Task to complete:
Your answer should be every line below that includes the word "service".

Stored data entries:

####

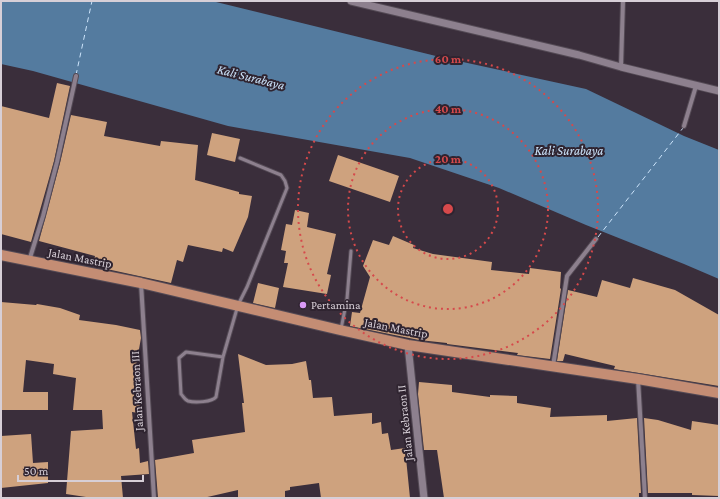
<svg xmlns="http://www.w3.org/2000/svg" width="720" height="499" font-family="'Crimson Pro',serif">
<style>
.water{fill:#547b9f}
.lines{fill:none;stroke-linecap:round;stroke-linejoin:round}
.ferry{stroke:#cce4fb;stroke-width:1;stroke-dasharray:5 4;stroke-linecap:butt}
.building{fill:#cea27e}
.service-casing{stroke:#544a55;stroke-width:5}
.minor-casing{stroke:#544a55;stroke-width:6}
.tertiary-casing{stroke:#544a55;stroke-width:9}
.primary-casing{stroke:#544a55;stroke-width:12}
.service{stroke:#8d808e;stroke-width:3}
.minor{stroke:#8d808e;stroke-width:4}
.tertiary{stroke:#8d808e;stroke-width:7}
.primary{stroke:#c48d74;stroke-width:10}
.ring{fill:none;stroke:#d6494b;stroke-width:2;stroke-dasharray:2 4}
.poi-dot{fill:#da9af7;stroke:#2f2430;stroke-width:1.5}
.labels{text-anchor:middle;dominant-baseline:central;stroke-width:4;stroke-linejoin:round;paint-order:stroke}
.street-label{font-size:12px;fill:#d7cfd7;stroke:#2f2430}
.poi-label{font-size:12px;fill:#d7cfd7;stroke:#2f2430;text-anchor:start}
.water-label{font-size:13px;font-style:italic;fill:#cce4fb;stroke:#2f2430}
.centre{fill:#d6494b;stroke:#2f2430;stroke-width:2}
.ring-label{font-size:12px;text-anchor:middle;font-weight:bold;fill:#d6494b;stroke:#2f2430;stroke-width:4;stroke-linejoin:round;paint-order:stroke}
</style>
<rect width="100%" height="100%" fill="#3a2e3b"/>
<path class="water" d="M1,1H212L440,57L586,89L684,136L719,150V279L684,264L586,225L499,188L410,158L228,126L33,71L1,64Z"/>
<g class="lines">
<path class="ferry" d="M76,75L92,1
M598,237L683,128"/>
</g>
<path class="building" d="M57,83L70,86L54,161L31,242L1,234V106L49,118Z
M71,115L107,122L104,136L160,146L161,141L198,145L195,180L239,192V194L252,196L248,217L233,252L223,248L222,252L188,245L183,262L177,260L171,283L93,266L95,256L39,241L60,163Z
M212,133L240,139L235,162L207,155Z
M338,155L399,176L390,202L329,181Z
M295,210L309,213L307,227L336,234L327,274L331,275L327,294L283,287L288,263H284L286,251L281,250L286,224L292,225Z
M393,236L414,245L413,248L433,254L492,262L491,270L529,274L530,268L561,272L560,288L561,289L550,359L517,355L518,353L447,344V343L419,340L350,326L352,312L360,313L370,277L363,266L373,240L389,245Z
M633,278L675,290L719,315V386L614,369L615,366L565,354L563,361H557L568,290L597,297L602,280L630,288Z
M258,283L279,288L275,308L253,303Z
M1,302L36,305L37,304L60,308L80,315L79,320L116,325L140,330L141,338L134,377L142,378L139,413L132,412L136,449L139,448L140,463L148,461L149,474L121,476L123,498H87L86,497L66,494L71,431L103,429L102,410H73L76,378L53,374L54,364L26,360L23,392H48V410H1Z
M238,354L266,365L292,364L306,361L309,380H311L313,398L332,397L334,416L372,413V424L381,422L382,434L388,433L391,450L405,448L410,498H321L319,483L290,487V490L285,491V498H238V490L203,498H158L155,460L194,453L192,440L245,432L242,403H244Z
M419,382L452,385V392L490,397V395L517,396V403L551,408L550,417L607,415V421L637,418L641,493H639V498H444L437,450H424L418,394Z
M644,418L658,420L691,430L692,421L719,425V496L692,495V493H648Z
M31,434L33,463L48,462V483L1,488V436Z"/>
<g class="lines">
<defs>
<path id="service" d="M341,329L347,299L351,251
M223,357L186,352L179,358L181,394C183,396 185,400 188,401C195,403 212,402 216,397L223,357L238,305L247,287L287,188L285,181L281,175L240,158"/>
<path id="minor" d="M621,67L623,1
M684,126L696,86
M29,261L43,216L57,162L76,76
M141,283L154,498
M553,366L567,276L596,239
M638,379L645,498"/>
<path id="tertiary" d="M351,1L579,55L621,67L719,91
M408,345L424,498"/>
<path id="primary" d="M1,255L141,283L340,330L408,345L638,379L719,393"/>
</defs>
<use href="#service" class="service-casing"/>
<use href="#minor" class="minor-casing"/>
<use href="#tertiary" class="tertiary-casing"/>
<use href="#primary" class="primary-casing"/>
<use href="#service" class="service"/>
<use href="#minor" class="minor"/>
<use href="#tertiary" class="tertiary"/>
<use href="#primary" class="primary"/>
</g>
<g class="ring">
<circle cx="448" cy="209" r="50"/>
<circle cx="448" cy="209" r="100"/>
<circle cx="448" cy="209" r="150"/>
</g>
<circle class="poi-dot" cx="303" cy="305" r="4"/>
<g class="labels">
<g class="street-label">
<text transform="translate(80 258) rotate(11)">Jalan Mastrip</text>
<text transform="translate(396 328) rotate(11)">Jalan Mastrip</text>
<text transform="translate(137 391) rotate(-93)">Jalan Kebraon III</text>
<text transform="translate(405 423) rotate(-96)">Jalan Kebraon II</text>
</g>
<g class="poi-label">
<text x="311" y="305">Pertamina</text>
</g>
<g class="water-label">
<text transform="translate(251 77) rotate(14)">Kali Surabaya</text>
<text x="569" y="150">Kali Surabaya</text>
</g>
</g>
<circle cx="448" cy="209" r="6" class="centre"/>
<g class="ring-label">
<text x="448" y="63">60 m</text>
<text x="448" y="113">40 m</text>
<text x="448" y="163">20 m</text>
</g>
<rect width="720" height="499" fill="none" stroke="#d7cfd7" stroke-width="4"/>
<path d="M18 475v6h125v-6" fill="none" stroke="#d7cfd7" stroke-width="2"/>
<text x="24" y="475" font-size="12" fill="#d7cfd7" stroke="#2f2430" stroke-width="3" paint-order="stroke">50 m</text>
</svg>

####

Answer to the exercise:
.service-casing{stroke:#544a55;stroke-width:5}
.service{stroke:#8d808e;stroke-width:3}
<path id="service" d="M341,329L347,299L351,251
<use href="#service" class="service-casing"/>
<use href="#service" class="service"/>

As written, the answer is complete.